═══ RECORDS SUPPLIED

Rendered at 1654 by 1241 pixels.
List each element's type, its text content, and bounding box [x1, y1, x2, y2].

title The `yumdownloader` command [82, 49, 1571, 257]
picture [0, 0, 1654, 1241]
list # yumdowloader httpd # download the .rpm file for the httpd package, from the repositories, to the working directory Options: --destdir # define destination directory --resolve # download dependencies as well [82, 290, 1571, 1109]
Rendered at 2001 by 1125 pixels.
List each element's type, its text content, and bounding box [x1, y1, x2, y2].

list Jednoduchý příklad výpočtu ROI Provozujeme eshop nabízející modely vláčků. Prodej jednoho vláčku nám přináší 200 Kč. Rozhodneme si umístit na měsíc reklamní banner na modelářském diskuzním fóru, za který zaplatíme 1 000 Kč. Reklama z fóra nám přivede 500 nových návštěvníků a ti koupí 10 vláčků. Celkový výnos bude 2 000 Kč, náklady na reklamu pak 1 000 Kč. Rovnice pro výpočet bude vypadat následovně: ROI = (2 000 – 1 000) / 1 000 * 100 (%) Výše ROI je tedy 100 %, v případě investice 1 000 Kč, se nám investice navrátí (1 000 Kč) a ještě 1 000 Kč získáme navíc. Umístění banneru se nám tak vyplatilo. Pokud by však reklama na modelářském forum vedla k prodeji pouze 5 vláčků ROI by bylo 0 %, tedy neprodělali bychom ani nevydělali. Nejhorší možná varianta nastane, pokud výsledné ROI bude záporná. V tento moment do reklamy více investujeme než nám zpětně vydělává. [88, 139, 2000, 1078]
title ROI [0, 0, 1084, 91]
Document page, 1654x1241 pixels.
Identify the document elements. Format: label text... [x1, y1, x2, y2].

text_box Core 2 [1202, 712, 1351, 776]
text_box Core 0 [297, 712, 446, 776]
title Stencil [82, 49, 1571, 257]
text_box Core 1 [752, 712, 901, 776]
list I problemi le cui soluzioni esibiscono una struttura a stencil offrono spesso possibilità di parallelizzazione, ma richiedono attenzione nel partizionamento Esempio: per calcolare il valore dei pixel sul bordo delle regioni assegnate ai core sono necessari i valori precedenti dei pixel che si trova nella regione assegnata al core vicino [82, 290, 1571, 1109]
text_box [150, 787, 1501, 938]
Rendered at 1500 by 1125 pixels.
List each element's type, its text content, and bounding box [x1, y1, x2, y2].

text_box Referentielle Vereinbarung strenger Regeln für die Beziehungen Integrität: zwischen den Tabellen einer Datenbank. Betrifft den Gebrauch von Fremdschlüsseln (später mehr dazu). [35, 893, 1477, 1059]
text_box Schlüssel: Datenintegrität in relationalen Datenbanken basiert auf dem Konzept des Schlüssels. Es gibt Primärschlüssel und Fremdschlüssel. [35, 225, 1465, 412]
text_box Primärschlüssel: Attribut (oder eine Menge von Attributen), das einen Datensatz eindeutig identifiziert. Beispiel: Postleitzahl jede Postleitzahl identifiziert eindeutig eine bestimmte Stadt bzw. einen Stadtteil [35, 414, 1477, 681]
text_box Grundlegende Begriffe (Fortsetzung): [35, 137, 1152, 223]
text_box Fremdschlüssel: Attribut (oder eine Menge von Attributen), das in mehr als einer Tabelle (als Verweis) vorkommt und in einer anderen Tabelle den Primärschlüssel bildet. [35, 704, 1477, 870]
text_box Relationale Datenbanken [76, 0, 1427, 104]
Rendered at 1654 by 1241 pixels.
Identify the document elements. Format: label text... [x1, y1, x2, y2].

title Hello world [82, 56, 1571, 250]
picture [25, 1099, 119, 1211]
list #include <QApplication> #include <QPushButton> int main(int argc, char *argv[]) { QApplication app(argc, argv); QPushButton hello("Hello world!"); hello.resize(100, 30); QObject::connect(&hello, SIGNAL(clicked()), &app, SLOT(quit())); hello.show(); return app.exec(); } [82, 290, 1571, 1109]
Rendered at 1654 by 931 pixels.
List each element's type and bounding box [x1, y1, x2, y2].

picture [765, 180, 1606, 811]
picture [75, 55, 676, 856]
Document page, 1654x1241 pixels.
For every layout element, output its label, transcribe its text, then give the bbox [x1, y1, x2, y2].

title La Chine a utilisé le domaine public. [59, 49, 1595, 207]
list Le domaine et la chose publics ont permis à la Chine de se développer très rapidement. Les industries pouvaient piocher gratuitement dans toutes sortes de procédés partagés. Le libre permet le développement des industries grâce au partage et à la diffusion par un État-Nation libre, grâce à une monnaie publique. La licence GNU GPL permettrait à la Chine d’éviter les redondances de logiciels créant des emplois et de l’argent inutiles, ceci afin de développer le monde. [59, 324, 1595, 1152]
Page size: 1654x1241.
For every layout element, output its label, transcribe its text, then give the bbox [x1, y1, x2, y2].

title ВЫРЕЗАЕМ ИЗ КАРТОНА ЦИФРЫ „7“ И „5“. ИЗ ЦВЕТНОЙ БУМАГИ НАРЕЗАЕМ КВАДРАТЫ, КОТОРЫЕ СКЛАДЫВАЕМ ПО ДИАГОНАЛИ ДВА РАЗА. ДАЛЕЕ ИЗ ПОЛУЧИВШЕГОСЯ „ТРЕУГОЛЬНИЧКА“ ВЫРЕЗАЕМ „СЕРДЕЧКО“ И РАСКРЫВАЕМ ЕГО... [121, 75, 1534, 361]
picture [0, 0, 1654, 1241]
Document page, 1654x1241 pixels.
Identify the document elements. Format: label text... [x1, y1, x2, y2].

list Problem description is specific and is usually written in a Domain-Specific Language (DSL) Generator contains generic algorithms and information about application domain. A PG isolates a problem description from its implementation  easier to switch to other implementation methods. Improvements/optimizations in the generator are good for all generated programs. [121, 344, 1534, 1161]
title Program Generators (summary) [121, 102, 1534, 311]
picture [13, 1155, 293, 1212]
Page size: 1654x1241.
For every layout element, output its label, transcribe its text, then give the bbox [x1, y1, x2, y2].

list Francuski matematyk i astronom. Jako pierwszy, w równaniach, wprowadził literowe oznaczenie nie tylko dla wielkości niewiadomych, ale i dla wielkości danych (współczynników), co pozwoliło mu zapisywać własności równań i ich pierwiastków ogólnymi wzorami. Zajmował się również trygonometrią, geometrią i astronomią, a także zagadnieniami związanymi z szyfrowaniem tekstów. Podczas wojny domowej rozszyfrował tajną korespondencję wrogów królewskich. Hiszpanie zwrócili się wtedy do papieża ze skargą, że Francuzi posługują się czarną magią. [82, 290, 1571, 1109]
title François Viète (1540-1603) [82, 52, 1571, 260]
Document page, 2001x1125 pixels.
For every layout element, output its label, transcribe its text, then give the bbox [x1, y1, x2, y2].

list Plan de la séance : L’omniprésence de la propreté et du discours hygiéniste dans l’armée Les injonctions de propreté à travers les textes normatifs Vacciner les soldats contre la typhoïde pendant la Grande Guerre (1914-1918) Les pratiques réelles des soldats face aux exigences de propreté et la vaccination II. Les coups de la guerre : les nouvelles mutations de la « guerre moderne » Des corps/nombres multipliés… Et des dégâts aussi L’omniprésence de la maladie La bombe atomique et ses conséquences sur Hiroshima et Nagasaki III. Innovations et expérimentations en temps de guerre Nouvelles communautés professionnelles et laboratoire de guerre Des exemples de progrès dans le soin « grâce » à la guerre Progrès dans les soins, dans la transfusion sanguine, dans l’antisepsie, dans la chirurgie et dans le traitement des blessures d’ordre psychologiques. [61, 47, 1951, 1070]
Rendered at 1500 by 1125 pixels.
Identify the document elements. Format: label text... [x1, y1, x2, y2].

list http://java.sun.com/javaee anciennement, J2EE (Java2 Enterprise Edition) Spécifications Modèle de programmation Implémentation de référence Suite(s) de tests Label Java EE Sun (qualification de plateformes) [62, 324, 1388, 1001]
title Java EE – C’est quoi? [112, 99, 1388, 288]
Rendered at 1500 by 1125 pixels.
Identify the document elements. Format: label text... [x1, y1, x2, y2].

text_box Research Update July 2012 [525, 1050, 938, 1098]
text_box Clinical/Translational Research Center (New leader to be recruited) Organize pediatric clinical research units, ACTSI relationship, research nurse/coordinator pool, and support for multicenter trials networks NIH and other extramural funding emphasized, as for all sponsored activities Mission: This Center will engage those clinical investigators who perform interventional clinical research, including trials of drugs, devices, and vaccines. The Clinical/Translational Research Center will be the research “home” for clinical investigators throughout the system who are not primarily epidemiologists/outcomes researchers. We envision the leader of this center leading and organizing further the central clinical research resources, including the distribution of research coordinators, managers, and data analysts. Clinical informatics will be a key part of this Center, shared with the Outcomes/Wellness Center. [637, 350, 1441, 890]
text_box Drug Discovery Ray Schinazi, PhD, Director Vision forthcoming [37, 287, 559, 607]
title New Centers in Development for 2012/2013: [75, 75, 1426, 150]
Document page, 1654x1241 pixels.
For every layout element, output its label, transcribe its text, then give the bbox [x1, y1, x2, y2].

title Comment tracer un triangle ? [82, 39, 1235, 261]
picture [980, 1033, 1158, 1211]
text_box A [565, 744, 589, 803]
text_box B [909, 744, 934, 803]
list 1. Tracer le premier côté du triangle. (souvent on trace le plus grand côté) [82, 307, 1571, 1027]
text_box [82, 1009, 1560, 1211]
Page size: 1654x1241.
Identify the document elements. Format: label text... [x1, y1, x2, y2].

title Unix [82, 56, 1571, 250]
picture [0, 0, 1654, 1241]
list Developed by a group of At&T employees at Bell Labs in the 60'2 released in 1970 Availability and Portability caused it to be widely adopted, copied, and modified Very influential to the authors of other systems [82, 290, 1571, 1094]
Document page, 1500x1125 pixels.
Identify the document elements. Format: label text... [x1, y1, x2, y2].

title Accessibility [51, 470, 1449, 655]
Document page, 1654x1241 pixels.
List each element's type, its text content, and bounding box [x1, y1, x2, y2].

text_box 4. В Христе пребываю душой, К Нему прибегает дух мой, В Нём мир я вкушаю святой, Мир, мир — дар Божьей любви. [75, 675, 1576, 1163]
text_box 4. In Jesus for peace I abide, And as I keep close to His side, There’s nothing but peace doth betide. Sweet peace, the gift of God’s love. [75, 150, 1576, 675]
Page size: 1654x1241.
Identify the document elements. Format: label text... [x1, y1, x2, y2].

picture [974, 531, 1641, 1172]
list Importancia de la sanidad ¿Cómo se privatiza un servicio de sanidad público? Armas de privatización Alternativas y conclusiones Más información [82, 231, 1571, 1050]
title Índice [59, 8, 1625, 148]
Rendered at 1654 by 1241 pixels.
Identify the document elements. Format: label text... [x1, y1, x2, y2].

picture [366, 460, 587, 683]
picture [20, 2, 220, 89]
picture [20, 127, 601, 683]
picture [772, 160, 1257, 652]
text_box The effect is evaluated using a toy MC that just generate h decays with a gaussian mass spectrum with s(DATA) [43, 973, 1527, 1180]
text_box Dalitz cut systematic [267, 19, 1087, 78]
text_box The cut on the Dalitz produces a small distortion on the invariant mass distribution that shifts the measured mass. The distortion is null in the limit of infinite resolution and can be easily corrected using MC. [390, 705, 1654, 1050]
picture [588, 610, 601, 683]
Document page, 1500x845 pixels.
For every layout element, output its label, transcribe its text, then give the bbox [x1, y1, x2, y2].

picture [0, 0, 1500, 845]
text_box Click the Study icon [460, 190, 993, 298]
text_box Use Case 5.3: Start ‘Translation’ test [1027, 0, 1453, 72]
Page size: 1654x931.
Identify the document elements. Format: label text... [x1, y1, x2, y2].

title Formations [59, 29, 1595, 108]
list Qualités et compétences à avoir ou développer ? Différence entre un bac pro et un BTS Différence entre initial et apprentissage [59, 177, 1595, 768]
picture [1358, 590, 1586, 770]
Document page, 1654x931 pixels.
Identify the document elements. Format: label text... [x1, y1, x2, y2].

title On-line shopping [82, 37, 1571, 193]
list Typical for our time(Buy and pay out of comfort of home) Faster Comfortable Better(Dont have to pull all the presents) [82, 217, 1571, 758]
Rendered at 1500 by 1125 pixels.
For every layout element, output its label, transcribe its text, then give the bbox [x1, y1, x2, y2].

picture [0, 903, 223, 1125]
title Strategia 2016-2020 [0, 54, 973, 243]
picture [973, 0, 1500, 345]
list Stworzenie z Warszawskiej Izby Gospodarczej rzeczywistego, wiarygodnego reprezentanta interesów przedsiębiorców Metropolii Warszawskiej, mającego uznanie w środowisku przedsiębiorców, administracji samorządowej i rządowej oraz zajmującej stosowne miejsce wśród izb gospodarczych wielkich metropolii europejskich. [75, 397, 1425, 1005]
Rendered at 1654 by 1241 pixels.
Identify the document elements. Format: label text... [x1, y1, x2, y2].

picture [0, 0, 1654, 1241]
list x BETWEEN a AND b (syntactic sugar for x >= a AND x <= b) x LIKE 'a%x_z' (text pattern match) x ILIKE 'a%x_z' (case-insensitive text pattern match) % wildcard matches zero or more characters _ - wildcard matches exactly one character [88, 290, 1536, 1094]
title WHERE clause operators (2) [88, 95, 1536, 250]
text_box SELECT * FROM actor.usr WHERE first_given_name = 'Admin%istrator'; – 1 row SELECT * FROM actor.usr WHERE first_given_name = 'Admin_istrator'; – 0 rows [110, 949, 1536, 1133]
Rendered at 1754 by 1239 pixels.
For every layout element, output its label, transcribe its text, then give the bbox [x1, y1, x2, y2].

══════

OBJECTIVE →
Copy out the lines from the one containing "Document page, 1654x931 pixels." through the end of the records, unchanged.

SOLUTION BELOW →
Document page, 1654x931 pixels.
Identify the document elements. Format: label text... [x1, y1, x2, y2].

title On-line shopping [82, 37, 1571, 193]
list Typical for our time(Buy and pay out of comfort of home) Faster Comfortable Better(Dont have to pull all the presents) [82, 217, 1571, 758]
Rendered at 1500 by 1125 pixels.
For every layout element, output its label, transcribe its text, then give the bbox [x1, y1, x2, y2].

picture [0, 903, 223, 1125]
title Strategia 2016-2020 [0, 54, 973, 243]
picture [973, 0, 1500, 345]
list Stworzenie z Warszawskiej Izby Gospodarczej rzeczywistego, wiarygodnego reprezentanta interesów przedsiębiorców Metropolii Warszawskiej, mającego uznanie w środowisku przedsiębiorców, administracji samorządowej i rządowej oraz zajmującej stosowne miejsce wśród izb gospodarczych wielkich metropolii europejskich. [75, 397, 1425, 1005]
Rendered at 1654 by 1241 pixels.
Identify the document elements. Format: label text... [x1, y1, x2, y2].

picture [0, 0, 1654, 1241]
list x BETWEEN a AND b (syntactic sugar for x >= a AND x <= b) x LIKE 'a%x_z' (text pattern match) x ILIKE 'a%x_z' (case-insensitive text pattern match) % wildcard matches zero or more characters _ - wildcard matches exactly one character [88, 290, 1536, 1094]
title WHERE clause operators (2) [88, 95, 1536, 250]
text_box SELECT * FROM actor.usr WHERE first_given_name = 'Admin%istrator'; – 1 row SELECT * FROM actor.usr WHERE first_given_name = 'Admin_istrator'; – 0 rows [110, 949, 1536, 1133]
Rendered at 1754 by 1239 pixels.
For every layout element, output its label, transcribe its text, then give the bbox [x1, y1, x2, y2].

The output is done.